* SHORT TASK *
Select every line below that contains the string "part", and copy each one.

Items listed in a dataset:
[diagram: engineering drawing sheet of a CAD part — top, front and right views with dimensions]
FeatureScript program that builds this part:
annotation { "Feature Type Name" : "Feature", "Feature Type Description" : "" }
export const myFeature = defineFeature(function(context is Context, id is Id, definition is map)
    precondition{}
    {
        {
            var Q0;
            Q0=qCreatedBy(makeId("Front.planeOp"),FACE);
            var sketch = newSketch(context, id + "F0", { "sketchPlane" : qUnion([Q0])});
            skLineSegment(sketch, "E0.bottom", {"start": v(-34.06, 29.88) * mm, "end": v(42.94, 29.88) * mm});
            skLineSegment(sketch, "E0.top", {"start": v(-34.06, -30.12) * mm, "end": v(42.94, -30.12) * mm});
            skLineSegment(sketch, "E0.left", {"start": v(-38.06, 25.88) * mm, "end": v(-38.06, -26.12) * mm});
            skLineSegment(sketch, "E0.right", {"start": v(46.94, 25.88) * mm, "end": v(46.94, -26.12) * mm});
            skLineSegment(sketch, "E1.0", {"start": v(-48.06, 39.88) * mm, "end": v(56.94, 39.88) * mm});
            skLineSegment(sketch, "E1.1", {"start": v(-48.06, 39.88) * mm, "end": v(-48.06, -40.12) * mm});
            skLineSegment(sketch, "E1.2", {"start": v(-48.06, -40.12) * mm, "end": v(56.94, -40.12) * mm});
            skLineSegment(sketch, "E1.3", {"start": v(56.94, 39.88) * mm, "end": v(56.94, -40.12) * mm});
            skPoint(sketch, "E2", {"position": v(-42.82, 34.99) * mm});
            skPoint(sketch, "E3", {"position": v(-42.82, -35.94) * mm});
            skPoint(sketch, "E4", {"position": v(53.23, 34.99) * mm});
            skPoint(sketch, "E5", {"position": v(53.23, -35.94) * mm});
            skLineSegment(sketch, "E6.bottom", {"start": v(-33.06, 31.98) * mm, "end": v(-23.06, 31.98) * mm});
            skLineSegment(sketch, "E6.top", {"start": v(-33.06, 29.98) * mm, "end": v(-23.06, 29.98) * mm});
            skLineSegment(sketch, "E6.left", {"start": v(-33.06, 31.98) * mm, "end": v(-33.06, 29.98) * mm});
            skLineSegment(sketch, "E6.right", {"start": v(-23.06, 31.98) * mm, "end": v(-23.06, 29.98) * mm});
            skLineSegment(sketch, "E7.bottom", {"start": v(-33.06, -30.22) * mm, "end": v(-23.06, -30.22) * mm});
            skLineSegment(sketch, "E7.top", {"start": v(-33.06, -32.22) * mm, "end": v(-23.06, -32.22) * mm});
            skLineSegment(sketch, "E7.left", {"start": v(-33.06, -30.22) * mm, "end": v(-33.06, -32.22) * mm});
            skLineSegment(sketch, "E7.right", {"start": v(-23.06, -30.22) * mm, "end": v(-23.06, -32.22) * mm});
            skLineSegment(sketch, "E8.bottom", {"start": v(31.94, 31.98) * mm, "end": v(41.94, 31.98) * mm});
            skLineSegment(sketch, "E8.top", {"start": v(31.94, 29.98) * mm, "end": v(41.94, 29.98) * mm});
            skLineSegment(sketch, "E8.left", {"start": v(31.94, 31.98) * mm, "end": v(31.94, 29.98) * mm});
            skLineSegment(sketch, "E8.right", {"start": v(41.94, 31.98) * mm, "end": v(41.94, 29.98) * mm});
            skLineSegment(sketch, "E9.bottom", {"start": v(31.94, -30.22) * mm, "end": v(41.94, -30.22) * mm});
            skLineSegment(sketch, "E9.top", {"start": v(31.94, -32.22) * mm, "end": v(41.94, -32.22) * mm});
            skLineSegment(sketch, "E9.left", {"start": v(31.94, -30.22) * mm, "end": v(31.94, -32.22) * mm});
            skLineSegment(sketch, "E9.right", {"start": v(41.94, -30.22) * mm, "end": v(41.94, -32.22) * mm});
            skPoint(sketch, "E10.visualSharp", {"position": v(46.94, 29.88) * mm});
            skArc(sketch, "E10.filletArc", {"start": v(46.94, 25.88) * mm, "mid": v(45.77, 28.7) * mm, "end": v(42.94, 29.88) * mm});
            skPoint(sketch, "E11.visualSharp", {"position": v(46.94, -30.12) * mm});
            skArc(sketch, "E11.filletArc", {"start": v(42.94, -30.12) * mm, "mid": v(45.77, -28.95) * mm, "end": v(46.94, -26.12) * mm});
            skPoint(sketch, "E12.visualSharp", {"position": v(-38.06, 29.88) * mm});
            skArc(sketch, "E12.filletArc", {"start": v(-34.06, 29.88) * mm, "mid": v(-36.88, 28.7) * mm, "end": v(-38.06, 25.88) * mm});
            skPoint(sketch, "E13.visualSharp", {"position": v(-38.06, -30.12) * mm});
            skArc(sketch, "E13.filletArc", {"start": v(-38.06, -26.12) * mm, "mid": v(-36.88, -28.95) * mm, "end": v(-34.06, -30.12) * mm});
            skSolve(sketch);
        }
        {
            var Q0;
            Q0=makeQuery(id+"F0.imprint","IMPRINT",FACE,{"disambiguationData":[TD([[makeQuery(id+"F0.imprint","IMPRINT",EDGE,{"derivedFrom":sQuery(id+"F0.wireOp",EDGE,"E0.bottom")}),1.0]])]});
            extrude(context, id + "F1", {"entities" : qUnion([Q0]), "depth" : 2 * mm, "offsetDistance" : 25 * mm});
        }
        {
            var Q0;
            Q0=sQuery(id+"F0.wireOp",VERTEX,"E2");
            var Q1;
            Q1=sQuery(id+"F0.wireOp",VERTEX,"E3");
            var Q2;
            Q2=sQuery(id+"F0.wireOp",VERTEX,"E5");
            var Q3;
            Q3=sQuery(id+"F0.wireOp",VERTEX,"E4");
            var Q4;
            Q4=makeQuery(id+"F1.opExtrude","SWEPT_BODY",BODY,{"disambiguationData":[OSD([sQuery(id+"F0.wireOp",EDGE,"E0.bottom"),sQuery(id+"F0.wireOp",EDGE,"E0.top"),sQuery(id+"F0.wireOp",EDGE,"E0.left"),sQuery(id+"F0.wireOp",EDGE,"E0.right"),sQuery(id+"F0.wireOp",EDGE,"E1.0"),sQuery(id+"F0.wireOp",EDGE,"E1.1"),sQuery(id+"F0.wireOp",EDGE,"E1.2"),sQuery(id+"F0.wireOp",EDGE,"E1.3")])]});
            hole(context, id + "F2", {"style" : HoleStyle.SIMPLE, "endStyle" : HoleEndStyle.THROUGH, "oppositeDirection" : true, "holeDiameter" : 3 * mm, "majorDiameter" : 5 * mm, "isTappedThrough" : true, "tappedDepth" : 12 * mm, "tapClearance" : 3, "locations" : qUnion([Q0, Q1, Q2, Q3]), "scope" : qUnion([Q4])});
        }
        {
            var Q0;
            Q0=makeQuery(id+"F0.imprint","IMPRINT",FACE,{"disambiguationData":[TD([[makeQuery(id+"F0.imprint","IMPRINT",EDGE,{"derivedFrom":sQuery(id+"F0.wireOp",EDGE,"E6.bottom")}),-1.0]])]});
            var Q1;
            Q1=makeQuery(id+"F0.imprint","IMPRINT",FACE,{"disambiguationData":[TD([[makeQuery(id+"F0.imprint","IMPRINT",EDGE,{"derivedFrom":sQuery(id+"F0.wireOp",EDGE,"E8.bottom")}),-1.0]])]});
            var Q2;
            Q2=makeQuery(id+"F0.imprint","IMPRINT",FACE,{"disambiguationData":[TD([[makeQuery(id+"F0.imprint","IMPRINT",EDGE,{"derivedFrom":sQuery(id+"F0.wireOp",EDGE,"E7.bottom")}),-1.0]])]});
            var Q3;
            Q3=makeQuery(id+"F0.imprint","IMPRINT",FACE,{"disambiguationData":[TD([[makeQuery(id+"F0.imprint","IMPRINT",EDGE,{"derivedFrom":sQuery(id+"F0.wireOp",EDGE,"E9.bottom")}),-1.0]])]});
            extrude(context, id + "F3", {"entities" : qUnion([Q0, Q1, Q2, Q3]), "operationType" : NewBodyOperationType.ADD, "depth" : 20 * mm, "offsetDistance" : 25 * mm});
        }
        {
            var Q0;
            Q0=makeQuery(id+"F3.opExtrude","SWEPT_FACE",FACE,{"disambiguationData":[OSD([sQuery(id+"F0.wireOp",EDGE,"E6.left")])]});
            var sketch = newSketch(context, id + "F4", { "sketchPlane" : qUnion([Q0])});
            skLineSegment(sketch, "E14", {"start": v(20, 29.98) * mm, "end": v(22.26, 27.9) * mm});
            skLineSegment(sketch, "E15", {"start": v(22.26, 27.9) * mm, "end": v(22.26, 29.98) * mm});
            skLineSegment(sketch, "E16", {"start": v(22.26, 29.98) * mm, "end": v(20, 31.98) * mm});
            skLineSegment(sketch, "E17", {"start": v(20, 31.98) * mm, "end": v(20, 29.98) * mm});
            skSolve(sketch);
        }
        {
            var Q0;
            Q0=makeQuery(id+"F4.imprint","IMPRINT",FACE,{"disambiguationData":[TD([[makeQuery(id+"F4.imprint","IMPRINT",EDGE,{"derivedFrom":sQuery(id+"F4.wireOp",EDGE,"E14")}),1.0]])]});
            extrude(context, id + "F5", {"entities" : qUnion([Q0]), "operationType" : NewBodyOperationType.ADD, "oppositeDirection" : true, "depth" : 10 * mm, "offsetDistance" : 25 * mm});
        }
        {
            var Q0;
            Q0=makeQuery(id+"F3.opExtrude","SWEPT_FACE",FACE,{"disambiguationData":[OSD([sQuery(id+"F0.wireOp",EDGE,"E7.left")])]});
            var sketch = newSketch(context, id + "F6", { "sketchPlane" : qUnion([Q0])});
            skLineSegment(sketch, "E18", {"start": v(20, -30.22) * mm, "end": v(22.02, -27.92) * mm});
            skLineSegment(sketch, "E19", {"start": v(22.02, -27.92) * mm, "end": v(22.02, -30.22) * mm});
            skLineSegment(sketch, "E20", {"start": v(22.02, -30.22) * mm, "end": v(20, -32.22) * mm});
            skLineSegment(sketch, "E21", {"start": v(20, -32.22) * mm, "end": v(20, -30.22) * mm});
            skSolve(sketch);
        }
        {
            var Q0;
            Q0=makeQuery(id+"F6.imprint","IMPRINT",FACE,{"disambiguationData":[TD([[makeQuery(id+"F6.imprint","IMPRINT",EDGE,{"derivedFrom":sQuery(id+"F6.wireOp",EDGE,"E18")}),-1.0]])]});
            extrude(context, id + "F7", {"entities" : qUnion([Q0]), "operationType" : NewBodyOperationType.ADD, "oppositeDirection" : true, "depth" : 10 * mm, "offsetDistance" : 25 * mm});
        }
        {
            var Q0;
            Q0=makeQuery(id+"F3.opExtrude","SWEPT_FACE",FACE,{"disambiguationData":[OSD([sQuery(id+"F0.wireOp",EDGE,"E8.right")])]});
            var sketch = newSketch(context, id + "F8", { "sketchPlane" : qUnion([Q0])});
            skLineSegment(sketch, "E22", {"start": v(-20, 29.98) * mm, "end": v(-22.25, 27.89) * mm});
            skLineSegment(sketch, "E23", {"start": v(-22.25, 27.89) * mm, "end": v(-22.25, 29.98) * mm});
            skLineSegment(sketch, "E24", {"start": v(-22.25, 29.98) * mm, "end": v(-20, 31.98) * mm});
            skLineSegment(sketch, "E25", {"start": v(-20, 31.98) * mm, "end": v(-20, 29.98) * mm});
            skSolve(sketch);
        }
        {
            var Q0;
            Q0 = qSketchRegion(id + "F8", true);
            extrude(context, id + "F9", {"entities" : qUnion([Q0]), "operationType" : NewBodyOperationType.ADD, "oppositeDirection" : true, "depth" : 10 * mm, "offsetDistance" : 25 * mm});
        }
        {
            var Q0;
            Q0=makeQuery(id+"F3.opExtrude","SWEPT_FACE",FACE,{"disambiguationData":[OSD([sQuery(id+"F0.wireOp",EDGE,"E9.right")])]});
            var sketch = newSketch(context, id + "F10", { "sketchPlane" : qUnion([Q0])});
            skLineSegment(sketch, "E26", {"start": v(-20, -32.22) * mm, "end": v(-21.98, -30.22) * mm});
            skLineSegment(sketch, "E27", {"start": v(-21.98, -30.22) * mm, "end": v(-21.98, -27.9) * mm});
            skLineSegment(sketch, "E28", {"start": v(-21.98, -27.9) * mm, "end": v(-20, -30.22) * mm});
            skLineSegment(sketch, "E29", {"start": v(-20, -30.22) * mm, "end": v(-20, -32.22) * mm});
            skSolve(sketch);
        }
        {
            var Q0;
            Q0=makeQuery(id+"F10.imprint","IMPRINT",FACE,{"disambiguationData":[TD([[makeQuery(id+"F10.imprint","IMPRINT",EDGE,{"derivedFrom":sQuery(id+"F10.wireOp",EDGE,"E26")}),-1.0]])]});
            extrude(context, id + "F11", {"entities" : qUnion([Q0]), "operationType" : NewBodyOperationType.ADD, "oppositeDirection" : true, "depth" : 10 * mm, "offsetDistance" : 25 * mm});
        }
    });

* PROBLEM SOLUTION *
[diagram: engineering drawing sheet of a CAD part — top, front and right views with dimensions]
FeatureScript program that builds this part:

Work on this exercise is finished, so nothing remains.